“Na Beira” revela um coletivo que se despe na margem e convida o público a atravessar junto

A encenação parte das memórias compartilhadas nos mais de 20 anos de Grupo Garajal
“Na Beira” é, antes de tudo, um experimento cênico que desloca / Foto: Divulgação

A arte é cara. Não apenas consumi-la, mas criá-la exige força. É quase como nadar contra a maré em um oceano que ameaça te afogar, mas que, ao mesmo tempo, permite boiar. Com a pandemia, convencer o público a sair de casa e ir até um teatro tornou-se ainda mais difícil. O resultado? Rostos cada vez mais semelhantes a cada apresentação, sobretudo em produções locais. Mas, como tudo, isso também carrega sua beleza: a de se reconhecer no outro, entender suas dores e seus alívios.

Na Beira” é, antes de tudo, um experimento cênico que desloca. Num processo quase psicológico, o Grupo Garajal constrói um ambiente íntimo, doméstico, no qual espectadores, sejam outros artistas ou pessoas alheias aos bastidores, são convidados a adentrar o cotidiano de um grupo com mais de duas décadas de história. O público não apenas assiste; é colocado “à margem”, num lugar onde escuta, observa e reconhece os rastros de uma trajetória que segue em movimento. É na fronteira entre a pressão de produzir, que apaga o prazer de criar, e a necessidade de sempre dizer algo que a peça se dissolve.

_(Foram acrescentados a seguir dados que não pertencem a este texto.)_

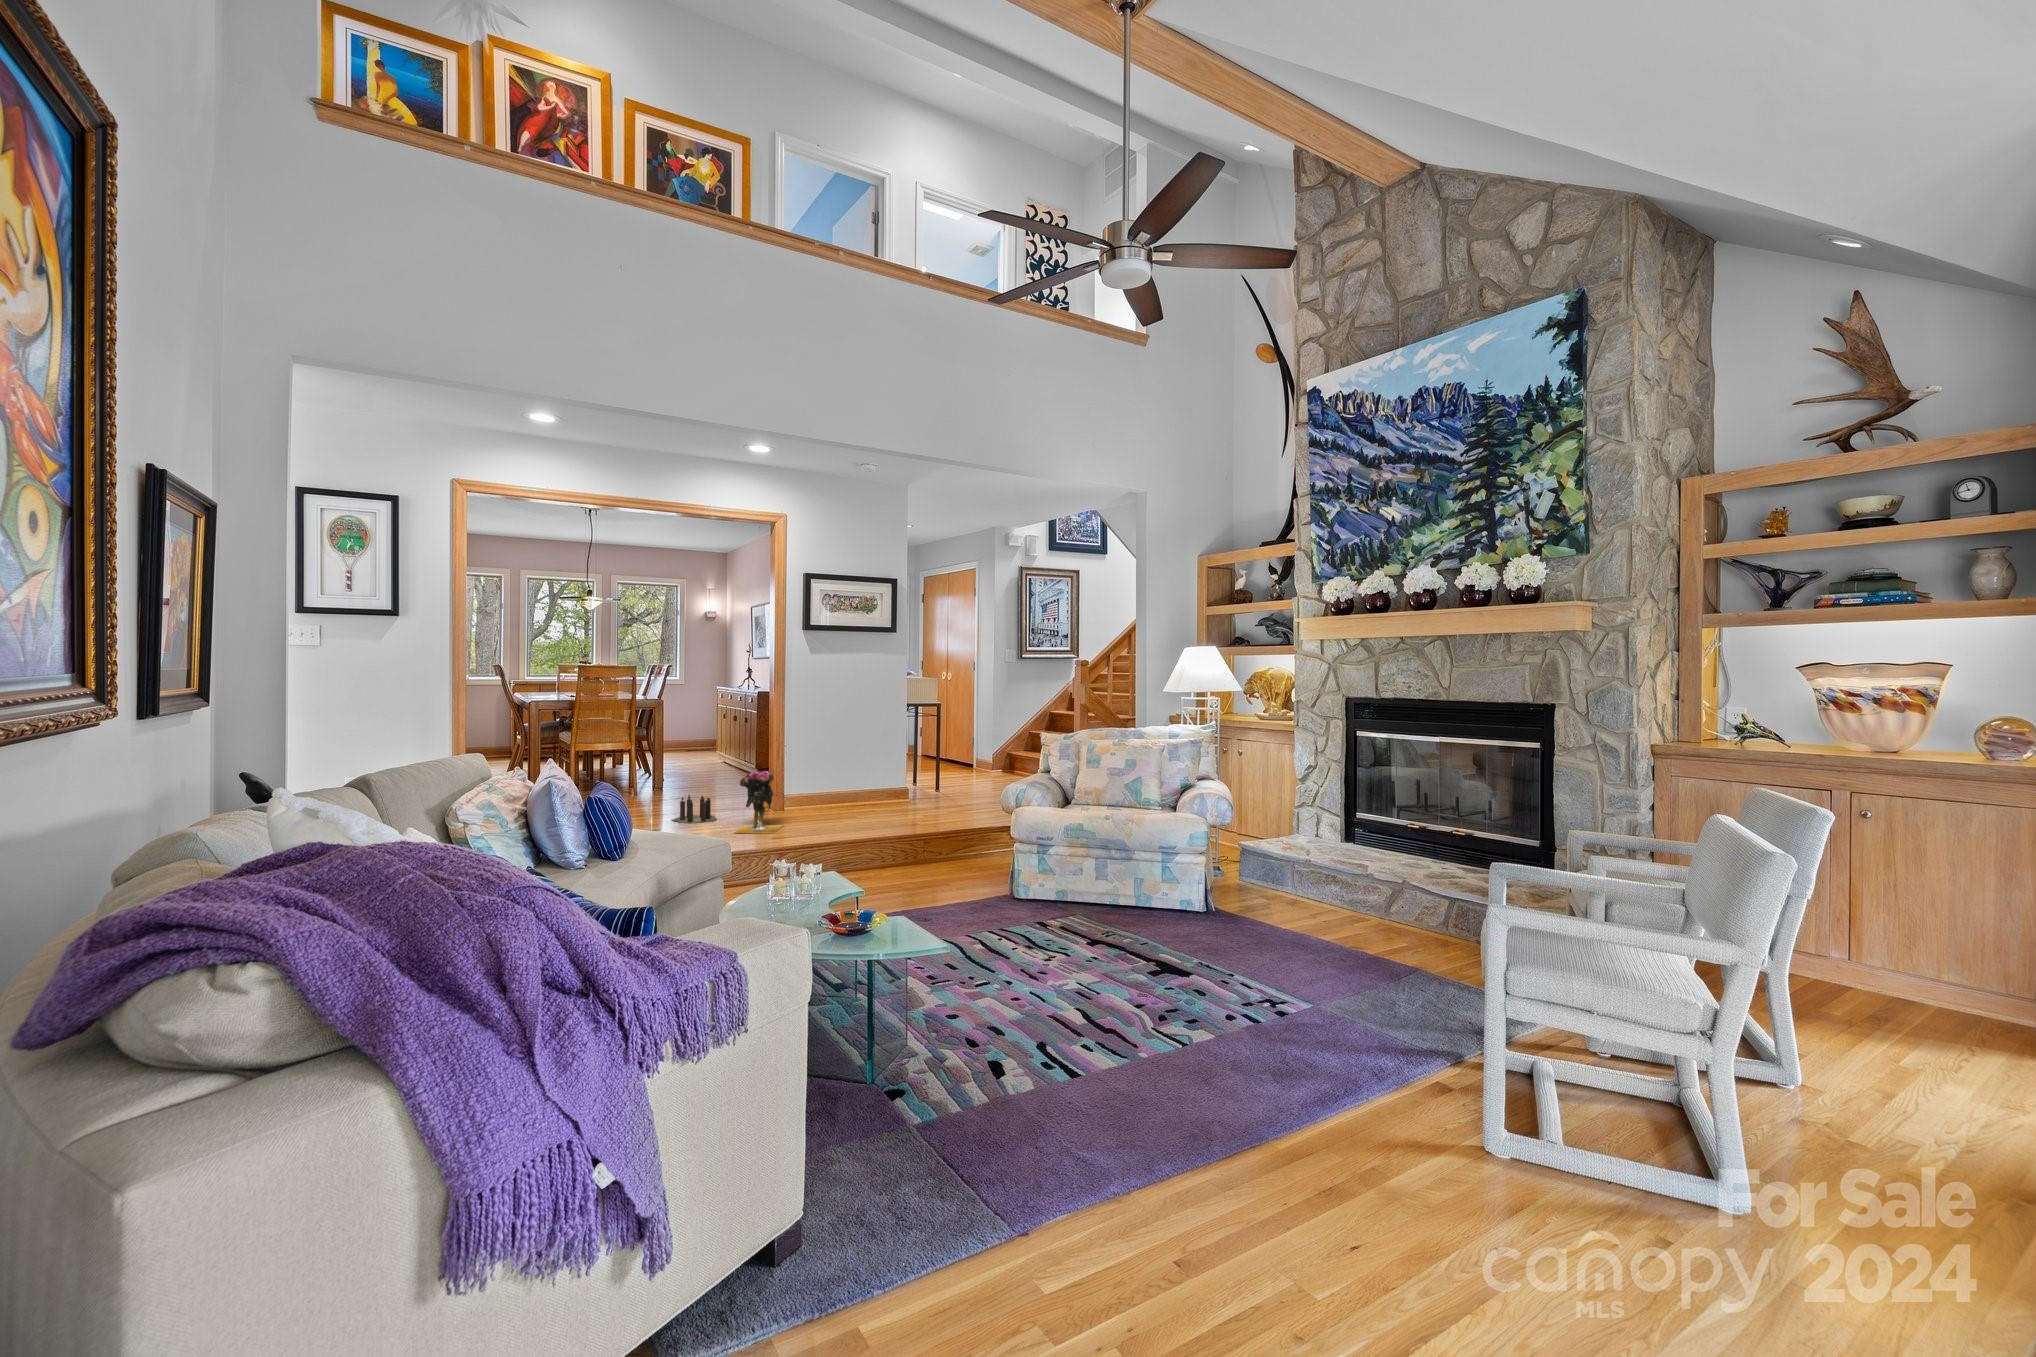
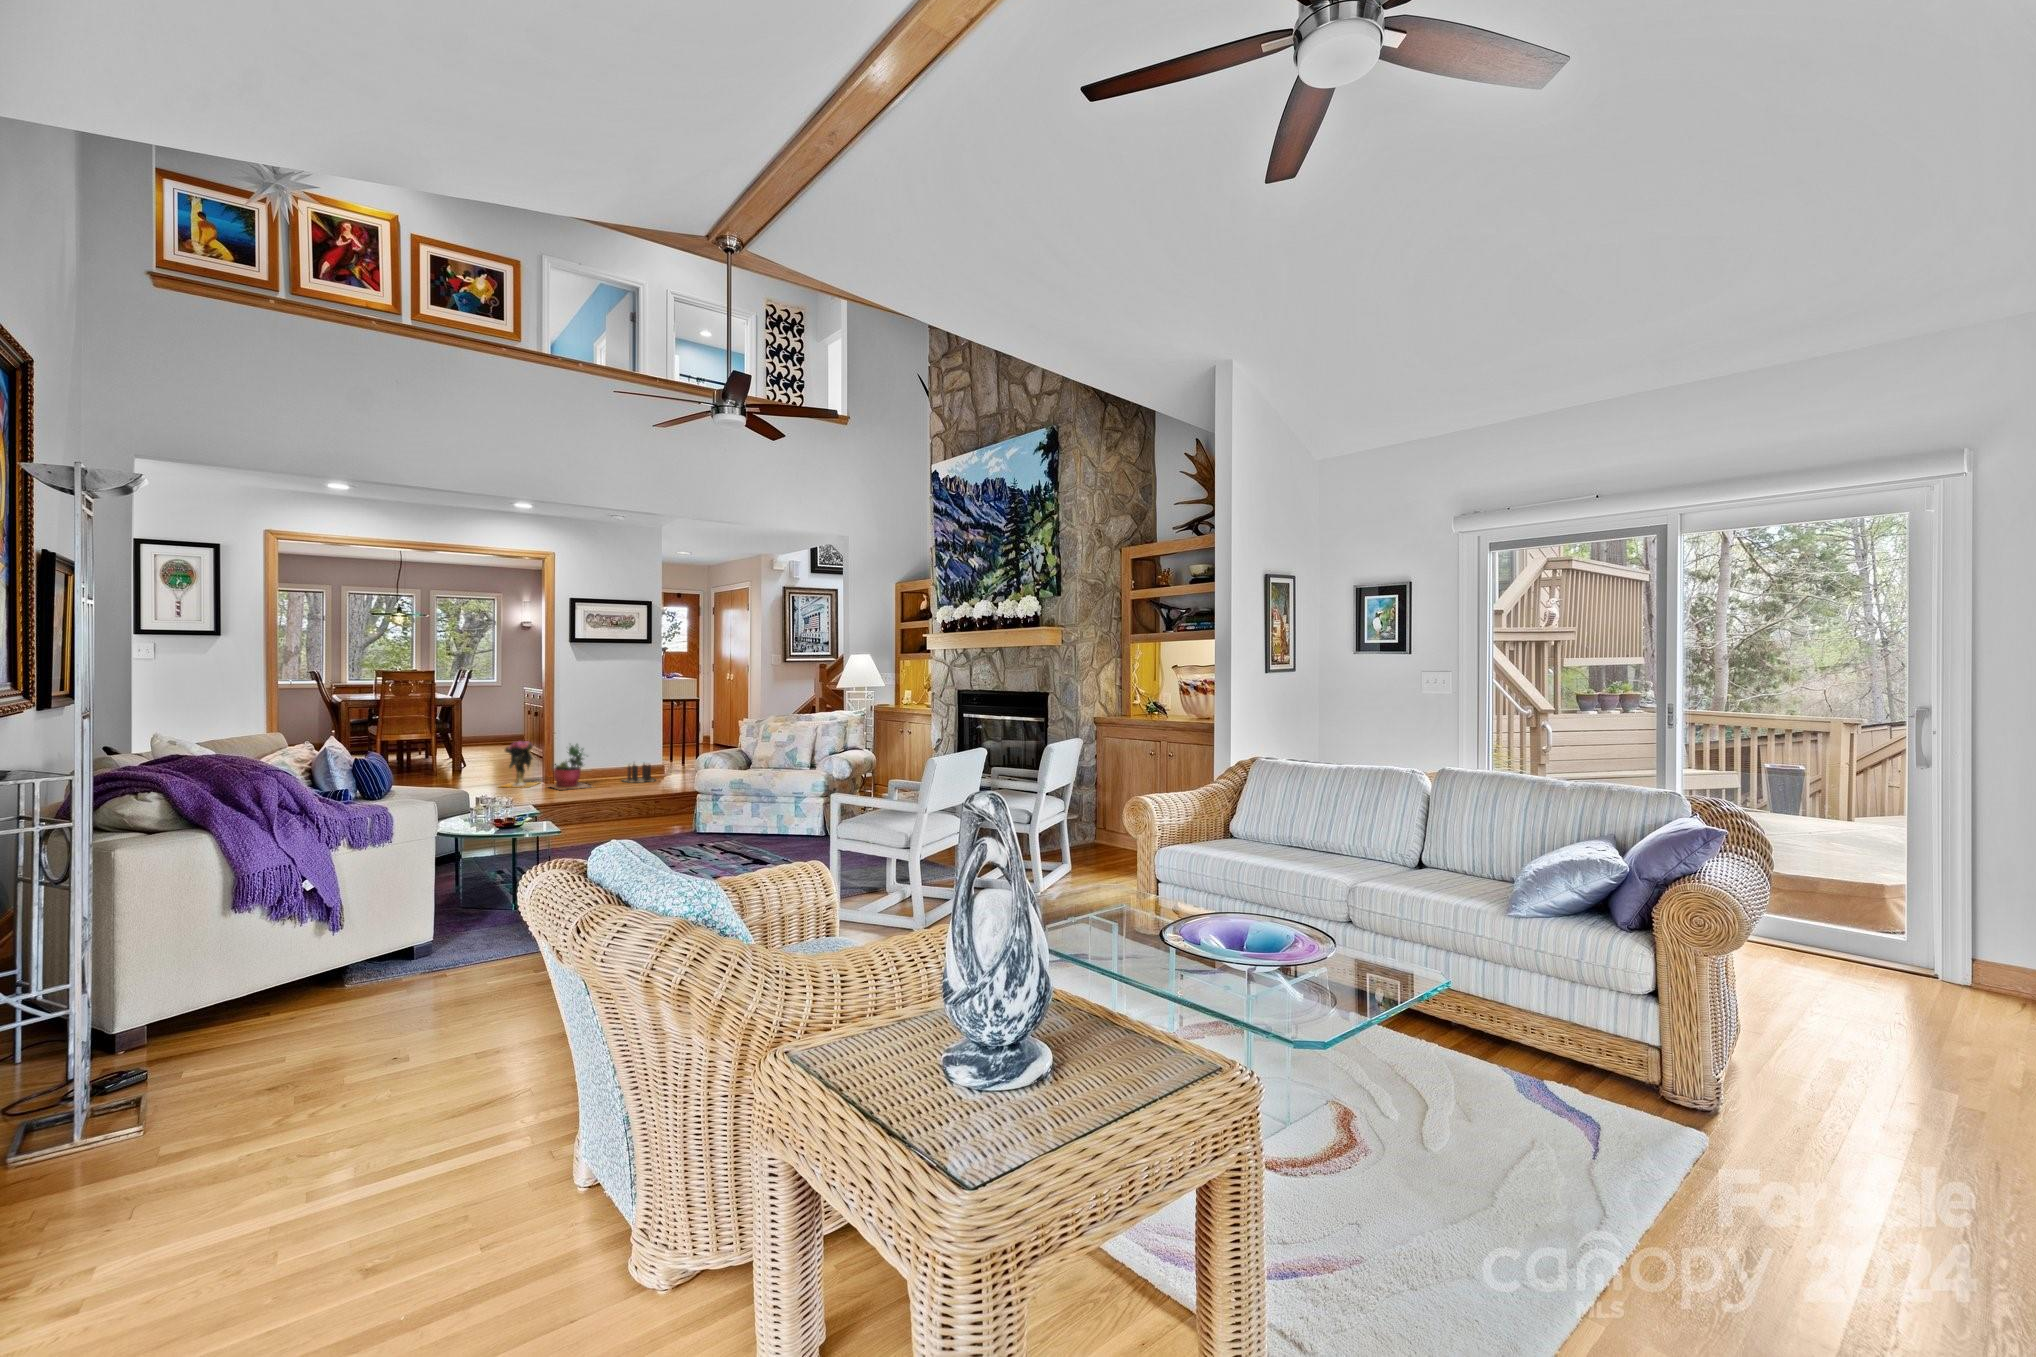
succulent plant: none [793,773,857,838] -> present [549,744,591,790]
candle: present [673,795,716,823] -> present [624,764,654,783]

O espetáculo já começa em movimento. A formação inicial sugere uma viagem, um percurso entre estações simbólicas que compõem o ser artista. Entre memórias contadas e silêncios insinuados, Angélica Gadelha, Arnaldo Moura, Germana Cavalcante e Rayane Mendes compartilham dilemas recorrentes, fragmentos como: “Meu pai ainda acha que o que eu faço é passatempo”. São testemunhos interrompidos, remendados, reinventados. Entre subidas e descidas, todos se encontram na Estação Maninho, homenagem a Mário Jorge Maninho, fundador do grupo, e lembrança da coletividade sem a qual o teatro não existiria.

É ao apresentar as desventuras de quatro artistas e, simultaneamente, do próprio Garajal que “Na Beira” transforma o palco em terreno vivo. Através de um mosaico de lembranças e desafios, tece-se uma narrativa de alegrias, frustrações, renúncias e descobertas acumuladas. Quatro corpos em cena carregam as vozes das mais de quinze pessoas que atravessaram o coletivo, e o espectador sente o rasgo dessas histórias.

No cenário, a mistura de cores se entrelaça com a cotidianidade dos objetos cênicos. Andaimes, figurinos e referências infinitas evocam a vida diária do ator. Chamadas pelo “Zé”, máscaras, projeção de voz, dilemas íntimos e coletivos sobre o que é ou não original no palco ganham forma numa dramaturgia que rasga e costura simultaneamente.

Sentado ao redor dos atores, o público deixa de ocupar uma poltrona frontal: torna-se quase uma moldura viva desse palco aberto, espaço de vizinhança cênica. A iluminação remete aos tons amarelados dos postes de rua, reiterando a sensação de que o teatro nasce do ordinário, do chão, do corpo que encontra outro corpo.

Entre o público, havia quem tratasse o espetáculo como casa, completando frases sem esforço, acompanhando como quem reencontra um velho amigo. “Já sabe até o texto”, brinca Germana, em referência à familiaridade que não denuncia previsibilidade, mas cria a rara sensação de estar entre os seus, partilhando histórias, fotos, memórias e brindes improvisados.

A música assume papel primordial. Não só convida o público a dançar, como mistura sentimentos: a alegria que se funde com a saudade; a tristeza que se transforma em força. “ESTRADA” é um exemplo perfeito. E talvez nada seja mais contundente do que a imagem final: os atores sentados no chão, olhos marejados, cantando em uníssono versos que se tornam quase uma oração. “Meu tempo é memória, minha memória é presença” pulsa a vida de um grupo que vive da estrada e pela estrada, que entende que a arte também precisa sentar, respirar e se deixar levar pelo nada.

No fim, “Na Beira” é uma convocatória. Servido em colheres de cuscuz, o espetáculo é um convite a olhar para aquilo que se sustenta quando o fazer artístico é atravessado pelo tempo, pelo cansaço, pela delicadeza e pela vontade de seguir. É o sentimento de estar entre os seus que permanece. Não demora, e todos começam a conversar com intimidade. A peça forma uma comunidade em que a arte é cara, no sentido de preciosa, querida.